I wrote this column for a number of reasons, none of which is to hypocritically preach that you eat better (but I hope you do). I kept this whole thing on the down-low to avoid the attention and the worry of the many people in my universe, but now that things are looking good, here it is. I wanted to explain my recent absence from this column to the Insider Nation and tell you that I hope to be back at it here early next year.
I’m blessed to be supported by family and friends who are there to keep me encouraged even through the expected minor setbacks. My plan is to return to the office in January and not miss the Gatornationals in March.
I thought a lot about all of the people I’d known and lost who had heart issues. My dear friend Leslie Lovett, who had been on a fishing trip when he suffered a fatal heart attack. National Dragster clown prince Bill Crites. The dear ol’ Mongoose, Tom McEwen. So many others.
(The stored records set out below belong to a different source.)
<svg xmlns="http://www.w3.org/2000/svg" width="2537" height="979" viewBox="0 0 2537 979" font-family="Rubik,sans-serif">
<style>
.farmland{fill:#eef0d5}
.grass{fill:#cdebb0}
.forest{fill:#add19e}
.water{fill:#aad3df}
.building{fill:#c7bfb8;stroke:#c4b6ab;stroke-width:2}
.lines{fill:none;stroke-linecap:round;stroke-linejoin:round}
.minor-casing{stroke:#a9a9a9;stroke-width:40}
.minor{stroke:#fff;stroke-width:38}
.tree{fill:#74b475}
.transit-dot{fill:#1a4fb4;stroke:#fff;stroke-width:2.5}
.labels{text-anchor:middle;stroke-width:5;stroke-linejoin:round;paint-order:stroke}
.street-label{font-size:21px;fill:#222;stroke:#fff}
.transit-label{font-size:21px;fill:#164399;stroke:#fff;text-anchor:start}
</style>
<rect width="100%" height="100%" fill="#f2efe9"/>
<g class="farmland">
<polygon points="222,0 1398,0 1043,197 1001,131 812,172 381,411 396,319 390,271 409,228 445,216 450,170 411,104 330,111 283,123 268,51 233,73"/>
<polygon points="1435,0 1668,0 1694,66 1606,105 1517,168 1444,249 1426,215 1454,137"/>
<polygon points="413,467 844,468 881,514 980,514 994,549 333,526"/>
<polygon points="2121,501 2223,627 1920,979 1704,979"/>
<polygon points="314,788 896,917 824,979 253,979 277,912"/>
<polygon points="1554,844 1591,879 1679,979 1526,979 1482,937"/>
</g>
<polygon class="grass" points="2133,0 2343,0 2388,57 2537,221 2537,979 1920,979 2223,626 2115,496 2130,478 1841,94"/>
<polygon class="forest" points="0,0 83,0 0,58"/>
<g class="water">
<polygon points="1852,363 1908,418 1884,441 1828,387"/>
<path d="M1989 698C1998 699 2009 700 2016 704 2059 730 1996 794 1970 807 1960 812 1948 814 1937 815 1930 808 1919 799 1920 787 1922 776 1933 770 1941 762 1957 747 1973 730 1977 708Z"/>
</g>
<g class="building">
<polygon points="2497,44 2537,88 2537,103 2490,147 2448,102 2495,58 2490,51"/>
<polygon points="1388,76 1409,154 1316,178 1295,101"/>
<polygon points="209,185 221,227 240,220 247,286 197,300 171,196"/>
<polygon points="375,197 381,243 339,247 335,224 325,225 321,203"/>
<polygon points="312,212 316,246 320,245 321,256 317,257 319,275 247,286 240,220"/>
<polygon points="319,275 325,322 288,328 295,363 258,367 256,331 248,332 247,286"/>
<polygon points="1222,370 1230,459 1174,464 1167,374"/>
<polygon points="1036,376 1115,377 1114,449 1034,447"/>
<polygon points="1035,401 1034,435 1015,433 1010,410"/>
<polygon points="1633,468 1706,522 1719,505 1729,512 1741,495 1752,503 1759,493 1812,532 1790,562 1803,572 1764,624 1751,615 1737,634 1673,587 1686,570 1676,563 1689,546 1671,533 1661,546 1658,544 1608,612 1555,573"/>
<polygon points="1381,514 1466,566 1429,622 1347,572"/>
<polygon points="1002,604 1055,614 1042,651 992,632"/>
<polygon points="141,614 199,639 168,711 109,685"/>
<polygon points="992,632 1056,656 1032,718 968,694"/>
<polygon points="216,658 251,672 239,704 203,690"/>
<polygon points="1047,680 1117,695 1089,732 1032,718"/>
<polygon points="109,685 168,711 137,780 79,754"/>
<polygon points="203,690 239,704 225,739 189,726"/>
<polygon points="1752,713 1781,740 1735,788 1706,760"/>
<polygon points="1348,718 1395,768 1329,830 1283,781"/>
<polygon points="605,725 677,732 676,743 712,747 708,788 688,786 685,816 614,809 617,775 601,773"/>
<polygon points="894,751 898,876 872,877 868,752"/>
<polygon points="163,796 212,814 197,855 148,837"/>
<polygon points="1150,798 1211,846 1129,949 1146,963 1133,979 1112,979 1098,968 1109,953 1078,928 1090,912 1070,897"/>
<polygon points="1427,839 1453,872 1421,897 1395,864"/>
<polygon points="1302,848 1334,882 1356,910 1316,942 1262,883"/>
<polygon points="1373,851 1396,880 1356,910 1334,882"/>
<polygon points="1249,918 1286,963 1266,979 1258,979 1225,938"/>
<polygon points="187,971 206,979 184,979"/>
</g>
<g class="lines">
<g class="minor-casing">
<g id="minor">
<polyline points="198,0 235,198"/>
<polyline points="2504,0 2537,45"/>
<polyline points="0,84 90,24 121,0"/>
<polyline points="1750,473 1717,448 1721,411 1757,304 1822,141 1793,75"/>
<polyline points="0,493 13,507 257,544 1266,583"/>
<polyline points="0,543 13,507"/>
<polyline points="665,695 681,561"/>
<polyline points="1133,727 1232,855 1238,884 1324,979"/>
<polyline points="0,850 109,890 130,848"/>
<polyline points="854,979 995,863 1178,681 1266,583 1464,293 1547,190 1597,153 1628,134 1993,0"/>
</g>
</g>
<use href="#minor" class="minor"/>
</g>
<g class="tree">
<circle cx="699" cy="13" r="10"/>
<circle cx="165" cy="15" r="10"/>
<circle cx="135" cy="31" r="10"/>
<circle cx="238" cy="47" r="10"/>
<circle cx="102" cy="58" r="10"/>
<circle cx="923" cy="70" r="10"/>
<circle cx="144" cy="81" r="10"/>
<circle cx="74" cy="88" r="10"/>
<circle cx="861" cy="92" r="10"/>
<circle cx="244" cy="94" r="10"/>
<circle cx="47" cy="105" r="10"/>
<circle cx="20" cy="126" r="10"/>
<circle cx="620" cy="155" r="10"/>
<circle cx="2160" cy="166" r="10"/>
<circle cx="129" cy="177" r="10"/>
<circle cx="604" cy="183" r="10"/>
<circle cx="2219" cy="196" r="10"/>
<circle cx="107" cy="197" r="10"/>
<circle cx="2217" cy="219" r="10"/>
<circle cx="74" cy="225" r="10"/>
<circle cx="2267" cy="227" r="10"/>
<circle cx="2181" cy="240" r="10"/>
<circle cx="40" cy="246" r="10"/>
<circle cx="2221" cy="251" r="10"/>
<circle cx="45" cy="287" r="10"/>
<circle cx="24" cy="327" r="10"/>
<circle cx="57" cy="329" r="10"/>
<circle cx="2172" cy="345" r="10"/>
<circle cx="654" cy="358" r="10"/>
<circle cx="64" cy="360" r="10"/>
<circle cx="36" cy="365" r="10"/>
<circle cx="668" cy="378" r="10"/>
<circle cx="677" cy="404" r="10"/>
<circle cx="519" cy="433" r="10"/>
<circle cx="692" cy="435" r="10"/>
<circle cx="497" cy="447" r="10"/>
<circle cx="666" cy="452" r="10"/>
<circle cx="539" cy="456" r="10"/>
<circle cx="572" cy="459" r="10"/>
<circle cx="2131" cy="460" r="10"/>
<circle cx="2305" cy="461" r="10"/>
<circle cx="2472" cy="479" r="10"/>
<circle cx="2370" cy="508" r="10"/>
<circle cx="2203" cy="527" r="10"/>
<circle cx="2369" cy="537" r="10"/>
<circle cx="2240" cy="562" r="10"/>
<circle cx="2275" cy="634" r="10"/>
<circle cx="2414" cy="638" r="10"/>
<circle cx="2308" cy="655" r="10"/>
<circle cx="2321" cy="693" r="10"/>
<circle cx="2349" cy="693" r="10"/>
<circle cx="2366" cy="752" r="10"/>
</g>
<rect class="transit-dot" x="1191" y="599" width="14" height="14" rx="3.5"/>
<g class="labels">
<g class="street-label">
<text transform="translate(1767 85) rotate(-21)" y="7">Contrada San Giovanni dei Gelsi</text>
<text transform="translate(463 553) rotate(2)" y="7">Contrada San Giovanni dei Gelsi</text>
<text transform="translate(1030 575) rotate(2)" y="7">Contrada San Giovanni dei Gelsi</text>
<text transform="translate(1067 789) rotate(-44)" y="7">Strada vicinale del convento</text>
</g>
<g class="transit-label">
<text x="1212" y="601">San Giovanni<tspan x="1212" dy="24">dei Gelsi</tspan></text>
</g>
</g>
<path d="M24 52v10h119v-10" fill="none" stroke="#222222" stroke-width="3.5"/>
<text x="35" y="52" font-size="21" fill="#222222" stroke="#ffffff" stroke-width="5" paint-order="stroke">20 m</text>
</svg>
Just this year I eulogized Danny Ongais and Bill Schultz, both of who passed due to heart issues. It all hit close to home.
So much went so right for me to end up sitting here typing this to share with all of you. When I think about having a massive heart attack on an airplane or in the car driving to work or even laying in bed, the picture’s not pretty. It’s my little Christmas miracle to my family and friends, and to myself, pulled off by incredible doctors and nurses and modern medicine.
I’ll be back, hopefully stronger than ever, to continue this incredible life’s work with which I was blessed. Thanks in advance for your well-wishes and support. I’ll see you in 2023.